No lie. That song would come up in my headphones and it was like being unshackled. Something about the driving rhythm, and most especially, the tempo. If you can connect your foot to the ground on every snare or kick beat, well, running becomes more like dancing. And I like dancing.
A quick search of the Internet reveals that this song clocks in at 141 beats per minute. My stride is about a yard, which means I get in about 1,760 strides per mile. If we divide that by 141 beats per minute…. we get almost exactly 12½ minutes per mile, which, curiously, is more or less the pace at which I used to train, back in the day. It ought to be a comfortable pace for me this time, too, once I’m in better shape. It might be the ideal endurance running speed for my physical size and build.
What else, what else! I have an Apple Music (formerly Spotify, formerly Rdio) playlist called “work it out.” which contains other songs I find satisfying to run to. It includes Talking Heads’ “Wild Wild Life” at 137 bpm, the Go-Gos’ “Our Lips Are Sealed” at a slightly more sedate 131 bpm, the B-52’s “Roam” at 135, Tears for Fears with “The Hurting” at a heart-quickening 146, and, reaching a little farther back into pop music history, Boz Scaggs and his “Lido Shuffle” at, you guessed it, exactly 141.
Lidooooo! whoa-oh-ohhh-ohhh-oh!
Feels good.
My only fear is that the playlist is too short, and I will get bored of it if I listen to it every time I run. For the love of God and all that is holy, please send me your favorite running jams, especially if they have a driving beat… and a tempo of 130 to 140 beats per minute.
On a less thrilling note, here is what an old lady’s primary functional wardrobe looks like before it is donated to a thrift store:
So that happened today.
Fourteen entries means two weeks, and I still look forward to this every day. Maybe even more so than when I started. It takes me too long to write, I write too much, and frankly it is unsustainable at this pace, but I love it already.
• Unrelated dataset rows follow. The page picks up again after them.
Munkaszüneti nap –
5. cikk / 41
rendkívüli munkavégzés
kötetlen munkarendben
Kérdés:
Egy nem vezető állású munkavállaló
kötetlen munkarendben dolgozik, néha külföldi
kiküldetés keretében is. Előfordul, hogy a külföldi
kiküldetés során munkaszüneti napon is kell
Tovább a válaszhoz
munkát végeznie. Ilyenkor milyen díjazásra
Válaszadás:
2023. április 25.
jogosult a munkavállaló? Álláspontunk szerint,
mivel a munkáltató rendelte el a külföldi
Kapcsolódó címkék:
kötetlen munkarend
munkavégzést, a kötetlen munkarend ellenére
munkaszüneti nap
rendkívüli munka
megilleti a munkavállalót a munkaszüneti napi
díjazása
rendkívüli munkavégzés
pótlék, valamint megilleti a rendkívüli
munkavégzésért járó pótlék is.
This will be news to no one reading this, but it turns out that verbalizing helps me organize my thoughts. It gives me a kind of peace to extrude my lived experience into a neat, narrative form. In some ways, this feels better than therapy, because a therapist is meant to be a mirror of their client, and I am very good at lying to myself. I have a harder time allowing myself to lie to you.
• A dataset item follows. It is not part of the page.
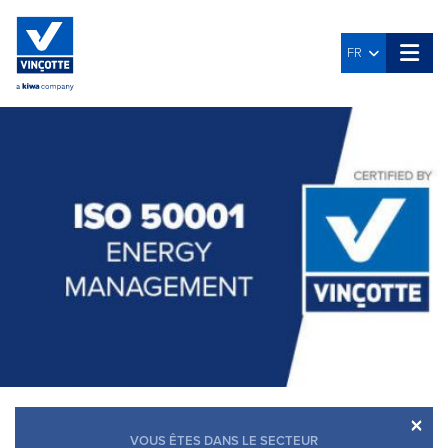
FR
×
VOUS ÊTES DANS LE SECTEUR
That said, I should probably get a therapist. I had one back in San Francisco, but they’re not licensed to treat clients remotely in Washington. My mother’s passing has brought up a lot of things, as I’m sure you can imagine. Things I need to say to myself, or my sister, or our family… and maybe not in public, out of respect to them. Things I wish I could’ve said to my mother, if she’d been able to listen.
There’s some joy in it, too. I have been saving up for myself, like a treat, the thrill of digging through Mom’s boxes of family photos and old correspondence and keepsakes. There’s four generations of lived experience right there. I’m trying to get through the truckloads of garbage, and clothing donations, and realtor consultations, and court orders, and probate bond applications… so I can get down to the good stuff with Adah, and write about all the delightful things we’re finding, and share it with you.
If you’re reading this, I send you my love. Ceterum censeo pro vigilum imperdiet cessandam est, and I promise I will talk about why eventually. But, in the meantime, have a restful tonight and a fortunate tomorrow.